Pendekatan Kontekstual atau Contextual Teaching and Learning (CTL) merupakan konsep belajar yang membantu guru mengaitkan antara materi yang diajarkan dengan situasi dunia nyata siswa dan mendorong siswa membuat hubungan antara pengetahuan yang dimilikinya dengan penerapannya dalam kehidupan mereka sebagai anggota keluarga dan masyarakat (US Departement of Education, 2001). Dalam konteks ini siswa perlu mengerti apa makna belajar, manfaatnya, dalam status apa mereka dan bagaimana mencapainya.
Dengan ini siswa akan menyadari bahwa apa yang mereka pelajari berguna sebagai hidupnya nanti. Sehingga, akan membuat mereka memposisikan sebagai diri sendiri yang memerlukan suatu bekal yang bermanfaat untuk hidupnya nanti dan siswa akan berusaha untuk menggapainya. Tugas guru dalam pembelajaran kontekstual adalah membantu siswa dalam mencapai tujuannya. Maksudnya, guru lebih berurusan dengan strategi daripada member informasi. Guru hanya mengelola kelas sebagai sebuah tim yang bekerja sama untuk menemukan suatu yang baru bagi siswa. Proses belajar mengajar lebih diwarnai Student centered daripada teacher centered. Menurut Depdiknas guru harus melaksanakan beberapa hal sebagai berikut:
a.       Mengkaji konsep atau teori yang akan dipelajari oleh siswa .

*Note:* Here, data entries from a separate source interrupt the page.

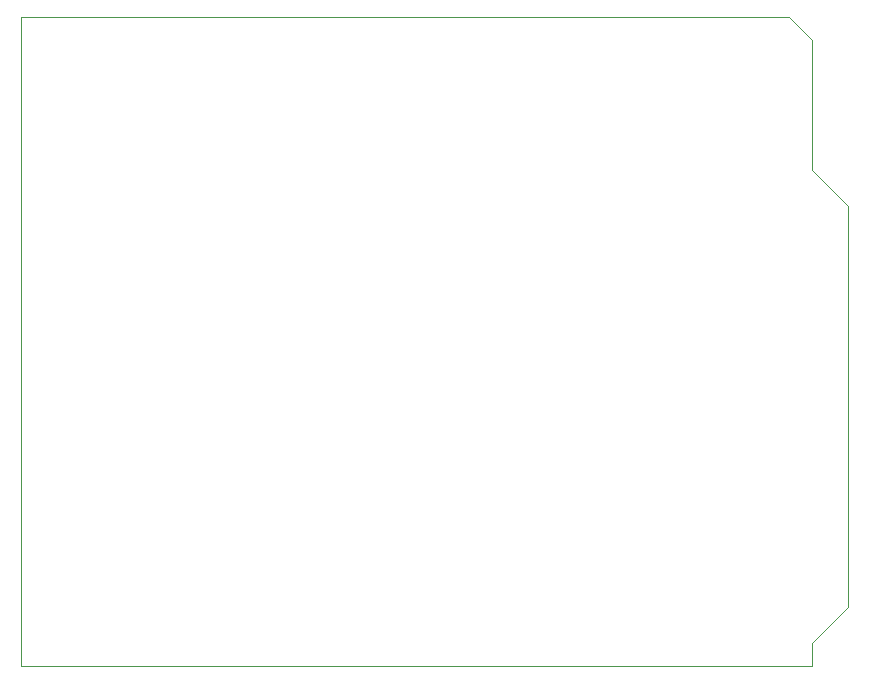
<source format=gbr>
%TF.GenerationSoftware,KiCad,Pcbnew,(5.1.5)-3*%
%TF.CreationDate,2020-05-16T21:05:58+02:00*%
%TF.ProjectId,30_PCB,33305f50-4342-42e6-9b69-6361645f7063,R0.7*%
%TF.SameCoordinates,Original*%
%TF.FileFunction,Profile,NP*%
%FSLAX46Y46*%
G04 Gerber Fmt 4.6, Leading zero omitted, Abs format (unit mm)*
G04 Created by KiCad (PCBNEW (5.1.5)-3) date 2020-05-16 21:05:58*
%MOMM*%
%LPD*%
G04 APERTURE LIST*
%ADD10C,0.050000*%
G04 APERTURE END LIST*
D10*
X112000000Y-121000000D02*
X179000000Y-121000000D01*
X112000000Y-66000000D02*
X112000000Y-121000000D01*
X179000000Y-119000000D02*
X179000000Y-121000000D01*
X182000000Y-116000000D02*
X179000000Y-119000000D01*
X182000000Y-82000000D02*
X182000000Y-116000000D01*
X179000000Y-79000000D02*
X182000000Y-82000000D01*
X179000000Y-68000000D02*
X179000000Y-79000000D01*
X177000000Y-66000000D02*
X179000000Y-68000000D01*
X112000000Y-66000000D02*
X177000000Y-66000000D01*
M02*

</source>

b.      Memahami latar belakang dan pengalaman hidup siswa melalui proses pengkajian secara seksama.
c.       Mempelajari lingkungan sekolah dan tempat tinggal siswa yang selanjutnya memilih dan mengkaitkan dengan konsep atau teori yang akan dibahas dalam pembelajaran kontekstual.
d.      Merancang pengajaran dengan mengkaitkan konsep atau teori yang dipelajari dengan  mempertimbangkan pengalaman yang dimiliki siswa dan lingkungan hidup mereka. Melaksanakan penilaian terhadap pemahaman siswa, dimana hasilnya nanti dijadikan bahan refeksi terhadap rencana pemebelajaran dan pelaksanaannya.
Menurut Blanchard, ciri-ciri kontekstual:
a.       Menekankan pada pentingnya pemecahan masalah.
b.      Kegiatan belajar dilakukan dalam berbagai konteks
c.       Kegiatan belajar dipantau dan diarahkan agar siswa dapat belajar mandiri.
d.      Mendorong siswa untuk belajar dengan temannya dalam kelompok atau secara mandiri.
e.       Pelajaran menekankan pada konteks kehidupan siswa yang berbeda-beda.
f.       Menggunakan penilaian otentik
g.      Bertanya (Questioning) dalam Pendekatan Kontektual (CTL)
Menurut Depdiknas untuk penerapannya, pendekatan kontektual (CTL) memiliki tujuh komponen utama untuk pembelajaran efektif, yaitu konstruktivisme (constructivism), menemukan (Inquiry), bertanya (Questioning), masyarakat-belajar (Learning Community), pemodelan (modelling), refleksi (reflection), dan penilaian yang sebenarnya (Authentic Assesment). 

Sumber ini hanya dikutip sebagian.